The biomedical titanium alloy is processed into an open porous, three-dimensional through structure. It facilitates the adhesion, differentiation and growth of new bone cell tissue in the body and the transport of moisture and nutrients. And its density, strength and Young's modulus can be matched to natural bone by the adjustment of porosity. Thereby the surgical implant and bone tissue are finally integrated into a special composite material, increasing the long-term stability and effectiveness of the surgical implant. Therefore, porous titanium and titanium alloys are considered to be the most attractive biomedical implant materials at present, and they are also the focus of future development. In 2003, Professor J.P. Li of the Netherlands made a porous mesh titanium alloy dental implant using the porous sponge method. It has been found that porous titanium with a pore size of 100 to 500 μm is most promising as an orthopedic dental implant material. Subsequently, Exactech Company of the United States obtained a porous surface with an average pore size of 152 μm and a porosity of 35% at the proximal end of the joint shank by titanium bead sintering. A porous surface having a pore size of 250 to 450 μm and a void ratio of 61% was also produced by a porous spraying technique. In recent years, some new technologies for porous titanium processing have emerged, which have attracted people's attention. For example, Laser Solid Forming (LSF) technology developed since the 1990s has successfully produced porous pure Ti, iNi and TC4. The porous CoCrMo/Ti6Al4V functionally graded material was prepared on the alloy and on the artificial joint cup. Huang Weidong, the State Key Laboratory of Solidification Technology, Northwestern Polytechnical University, China, is at the forefront of research in this field. It independently developed advanced laser stereo forming and repair equipment and realized commercial application for the first time in China. The research group of the Northwest Nonferrous Metals Research Institute Yu Zhentao also successfully obtained the surface porous titanium alloy material by laser etching technology.

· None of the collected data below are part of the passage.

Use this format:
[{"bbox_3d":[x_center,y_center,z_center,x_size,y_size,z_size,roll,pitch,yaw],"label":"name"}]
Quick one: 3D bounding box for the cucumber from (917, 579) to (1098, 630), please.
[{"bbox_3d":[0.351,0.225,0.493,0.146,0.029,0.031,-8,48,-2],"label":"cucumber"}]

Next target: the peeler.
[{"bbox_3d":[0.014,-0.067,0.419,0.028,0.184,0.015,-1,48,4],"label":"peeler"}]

Li Yanxiang of Tsinghua University used directional solidification technology to prepare oriented porous magnesium metal materials.
Biomedical materials are an important material basis for modern clinical medicine. It is one of the frontiers and hot spots of material research in the 21st century. Biomedical materials and products are also the highest value-added high-tech products developed in the past 30 years. It has become a new pillar industry and a new economic growth point in the world.
Therefore, strengthen the effective cooperation and close cooperation between biomedical materials research units, medical device manufacturers and medical care institutions to further develop new high-quality medical titanium alloy materials. Strengthen the optimization and upgrading of traditional medical titanium alloy materials, and strive to reduce the price of medical titanium materials, To solve the human body soft and hard tissue repair and replacement products with different strength levels, good plastic toughness, anti-fatigue, rigid and flexible and physiologically compatible titanium alloy implants. Key core technologies for the processing and manufacturing of interventional materials and their medical device products. Realizing localization as soon as possible and creating national brand products will not only benefit the country but also the people.